La cosiddetta povertà relativa nel nostro paese colpisce circa il 10% (precisamente 9,8) dell’intero ceto medio. Una statistica che presa così potrebbe far pensare che si tratti di un dato per certi versi positivo, perché significa che solo il 10% della popolazione che lavora vive al di sotto della soglia di povertà. In realtà, però, nel computo sono esclusi i poveri assoluti (coloro che non lavorano e non posseggono beni materiali) e tenuti in considerazione solo coloro che lavorano attivamente.
A mettere in fila i dati sulla povertà relativa in Italia è stato l’Osservatorio nazionale famiglie e redditi di Acli, con la collaborazione dell’Istituto di ricerche educative e formative (Iref) e si basa sui Modelli 730 effettivamente presentati da 602.566 famiglie (uni o pluri personali). Ne emerge un quadro, purtroppo, impietoso e che sembra disegnare per l’Italia un futuro piuttosto complicato. Di fatto, stando ai 730, la povertà relativa colpisce 58.824 famiglie, pari all’1,6% in più del 2020 (quando furono 49.652). A dichiarare la condizione di povertà sono il 13,9% degli uomini soli over 70, mentre sono l’86,1% delle donne, con uno squilibrio di 1 a 6.
Lo studio: “L’aumento della povertà relativa è dovuto all’aumento dell’inflazione”
L’aumento della povertà relativa in Italia, specialmente tra il ceto medio, è da ascrivere, secondo Acli e Iref, alla pesante inflazione che ha colpito buona parte del mondo, peraltro subito dopo il già complicato periodo pandemico. Dati alla mano, infatti, l’inflazione pesa, sulle famiglie con due redditi senza figli a carico, come 8 carrelli della spesa, il che significa che in un anno si fanno complessivamente 8 spese in meno (calcolando una media di 90 euro a carrello).

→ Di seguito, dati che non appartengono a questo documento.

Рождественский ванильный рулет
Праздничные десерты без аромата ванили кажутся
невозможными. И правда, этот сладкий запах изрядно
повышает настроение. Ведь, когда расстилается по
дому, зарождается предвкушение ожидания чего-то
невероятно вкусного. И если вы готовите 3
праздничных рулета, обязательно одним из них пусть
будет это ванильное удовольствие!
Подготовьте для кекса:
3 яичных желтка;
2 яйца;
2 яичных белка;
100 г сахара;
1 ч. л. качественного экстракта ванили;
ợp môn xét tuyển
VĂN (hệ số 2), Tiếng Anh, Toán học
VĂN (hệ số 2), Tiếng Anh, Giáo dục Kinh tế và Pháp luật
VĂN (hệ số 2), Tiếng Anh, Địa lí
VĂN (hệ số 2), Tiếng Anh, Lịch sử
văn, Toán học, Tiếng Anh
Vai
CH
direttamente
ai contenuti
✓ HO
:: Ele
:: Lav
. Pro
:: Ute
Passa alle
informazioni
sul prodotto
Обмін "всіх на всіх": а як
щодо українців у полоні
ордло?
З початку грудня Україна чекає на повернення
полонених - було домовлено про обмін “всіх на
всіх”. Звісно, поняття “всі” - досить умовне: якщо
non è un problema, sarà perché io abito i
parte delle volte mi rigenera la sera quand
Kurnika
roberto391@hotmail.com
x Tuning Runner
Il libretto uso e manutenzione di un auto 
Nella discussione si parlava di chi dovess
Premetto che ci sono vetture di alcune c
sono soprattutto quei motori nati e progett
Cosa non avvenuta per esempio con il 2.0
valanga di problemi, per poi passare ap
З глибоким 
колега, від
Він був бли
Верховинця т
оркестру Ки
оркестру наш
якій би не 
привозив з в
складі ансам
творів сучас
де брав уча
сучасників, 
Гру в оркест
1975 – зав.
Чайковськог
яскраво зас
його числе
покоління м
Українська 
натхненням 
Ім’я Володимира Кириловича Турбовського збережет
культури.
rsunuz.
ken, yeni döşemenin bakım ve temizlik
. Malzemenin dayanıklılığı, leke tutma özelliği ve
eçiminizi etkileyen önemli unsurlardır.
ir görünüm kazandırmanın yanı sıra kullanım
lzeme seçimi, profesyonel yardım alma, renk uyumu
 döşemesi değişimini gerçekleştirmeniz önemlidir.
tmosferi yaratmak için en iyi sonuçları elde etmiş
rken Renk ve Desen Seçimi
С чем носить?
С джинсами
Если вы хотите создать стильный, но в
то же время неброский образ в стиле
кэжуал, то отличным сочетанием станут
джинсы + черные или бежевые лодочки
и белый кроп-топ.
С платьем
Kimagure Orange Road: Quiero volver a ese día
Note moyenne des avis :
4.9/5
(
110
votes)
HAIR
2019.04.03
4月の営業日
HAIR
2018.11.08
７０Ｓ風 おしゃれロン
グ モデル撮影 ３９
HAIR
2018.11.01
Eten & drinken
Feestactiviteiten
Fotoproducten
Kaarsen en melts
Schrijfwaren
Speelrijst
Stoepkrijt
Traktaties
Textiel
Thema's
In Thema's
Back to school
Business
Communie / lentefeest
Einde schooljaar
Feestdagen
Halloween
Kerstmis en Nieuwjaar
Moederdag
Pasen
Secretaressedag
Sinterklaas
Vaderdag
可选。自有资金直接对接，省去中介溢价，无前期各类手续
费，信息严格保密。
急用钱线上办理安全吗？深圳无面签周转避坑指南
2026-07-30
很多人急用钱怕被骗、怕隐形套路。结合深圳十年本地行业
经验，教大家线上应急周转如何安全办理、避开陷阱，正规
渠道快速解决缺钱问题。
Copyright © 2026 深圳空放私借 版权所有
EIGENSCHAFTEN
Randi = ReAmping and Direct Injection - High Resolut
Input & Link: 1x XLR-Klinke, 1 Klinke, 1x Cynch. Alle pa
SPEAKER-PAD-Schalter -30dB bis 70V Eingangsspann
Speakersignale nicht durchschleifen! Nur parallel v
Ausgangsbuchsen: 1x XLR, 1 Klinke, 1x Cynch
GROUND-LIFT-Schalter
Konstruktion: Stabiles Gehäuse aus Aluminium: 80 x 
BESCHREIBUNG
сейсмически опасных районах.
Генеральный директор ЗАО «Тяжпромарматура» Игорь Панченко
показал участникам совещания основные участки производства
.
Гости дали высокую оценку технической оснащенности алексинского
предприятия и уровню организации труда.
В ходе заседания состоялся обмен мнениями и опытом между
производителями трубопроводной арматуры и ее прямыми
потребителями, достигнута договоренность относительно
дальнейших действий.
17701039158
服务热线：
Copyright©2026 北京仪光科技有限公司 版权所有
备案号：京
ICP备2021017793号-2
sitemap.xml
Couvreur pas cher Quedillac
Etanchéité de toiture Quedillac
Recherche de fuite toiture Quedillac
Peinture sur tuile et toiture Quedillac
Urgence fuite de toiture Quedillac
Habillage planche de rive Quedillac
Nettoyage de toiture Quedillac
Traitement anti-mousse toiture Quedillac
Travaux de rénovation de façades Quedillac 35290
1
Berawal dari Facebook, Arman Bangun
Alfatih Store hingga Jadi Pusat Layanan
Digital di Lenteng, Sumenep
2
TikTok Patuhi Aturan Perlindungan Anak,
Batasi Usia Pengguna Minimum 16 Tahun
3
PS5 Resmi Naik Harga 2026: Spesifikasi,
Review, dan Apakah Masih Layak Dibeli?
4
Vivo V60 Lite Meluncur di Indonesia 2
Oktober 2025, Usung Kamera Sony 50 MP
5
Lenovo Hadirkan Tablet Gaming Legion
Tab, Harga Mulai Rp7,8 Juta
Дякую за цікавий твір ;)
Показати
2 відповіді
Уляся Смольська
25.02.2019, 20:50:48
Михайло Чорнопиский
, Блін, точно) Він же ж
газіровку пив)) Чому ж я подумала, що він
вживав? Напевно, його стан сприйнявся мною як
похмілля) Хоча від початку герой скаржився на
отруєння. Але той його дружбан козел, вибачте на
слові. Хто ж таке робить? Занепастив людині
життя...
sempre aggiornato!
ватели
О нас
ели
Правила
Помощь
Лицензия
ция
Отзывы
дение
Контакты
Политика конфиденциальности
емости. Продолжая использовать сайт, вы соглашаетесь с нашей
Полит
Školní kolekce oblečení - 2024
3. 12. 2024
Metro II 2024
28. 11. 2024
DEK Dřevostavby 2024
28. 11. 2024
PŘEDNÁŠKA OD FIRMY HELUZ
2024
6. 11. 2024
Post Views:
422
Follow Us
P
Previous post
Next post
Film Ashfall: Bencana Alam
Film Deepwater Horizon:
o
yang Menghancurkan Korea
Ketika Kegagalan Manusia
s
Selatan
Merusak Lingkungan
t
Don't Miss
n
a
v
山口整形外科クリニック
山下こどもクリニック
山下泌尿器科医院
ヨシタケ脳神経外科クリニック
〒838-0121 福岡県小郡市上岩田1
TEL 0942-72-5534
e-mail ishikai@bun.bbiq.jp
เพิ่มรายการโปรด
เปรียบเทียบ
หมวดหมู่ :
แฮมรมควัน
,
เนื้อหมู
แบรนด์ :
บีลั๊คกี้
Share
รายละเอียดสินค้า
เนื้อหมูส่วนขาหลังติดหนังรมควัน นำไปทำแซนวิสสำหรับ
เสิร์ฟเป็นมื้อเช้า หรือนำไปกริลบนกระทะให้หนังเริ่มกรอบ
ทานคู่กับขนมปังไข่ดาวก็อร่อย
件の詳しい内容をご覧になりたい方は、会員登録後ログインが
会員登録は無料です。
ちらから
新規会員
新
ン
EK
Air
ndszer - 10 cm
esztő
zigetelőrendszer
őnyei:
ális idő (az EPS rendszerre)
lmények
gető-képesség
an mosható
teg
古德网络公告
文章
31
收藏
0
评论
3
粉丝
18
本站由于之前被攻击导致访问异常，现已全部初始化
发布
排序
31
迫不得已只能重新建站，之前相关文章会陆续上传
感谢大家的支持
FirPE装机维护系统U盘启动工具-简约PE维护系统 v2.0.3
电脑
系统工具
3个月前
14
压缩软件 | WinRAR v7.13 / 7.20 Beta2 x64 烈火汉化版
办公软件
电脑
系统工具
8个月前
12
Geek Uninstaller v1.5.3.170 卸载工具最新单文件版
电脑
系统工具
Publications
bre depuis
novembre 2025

Dalla ricerca sulla povertà relativa, spiega Gianfranco Zucca, ricercatore dell’Iref e tra gli autori dello studio, al Corriere, “emerge il fattore drammatico della solitudine. Nel senso che in teoria, per vivere, dovrebbe non essere necessario lavorare in due”, mentre la realtà “soprattutto nelle grandi città” è ben diversa. “Persone anziane da sole, o magari giovani ma separate o divorziate, o semplicemente giovani”, sottolinea, “se vivono per conto proprio non ci stanno dentro”, specialmente se “donne sole con figli”. Lidia Borzì, delegata nazionale Acli alla famiglia, sempre parlando dello studio sulla povertà relativa pone l’accento sul fatto che “l’inflazione si è abbattuta su famiglie già provate dal Covid. Poi è arrivata l’impennata dei mutui. Quindi la necessità di tagliare spese: meno sport e attività per i figli, ma anche meno visite mediche, meno vita sociale, quindi aumento della solitudine, della rabbia“.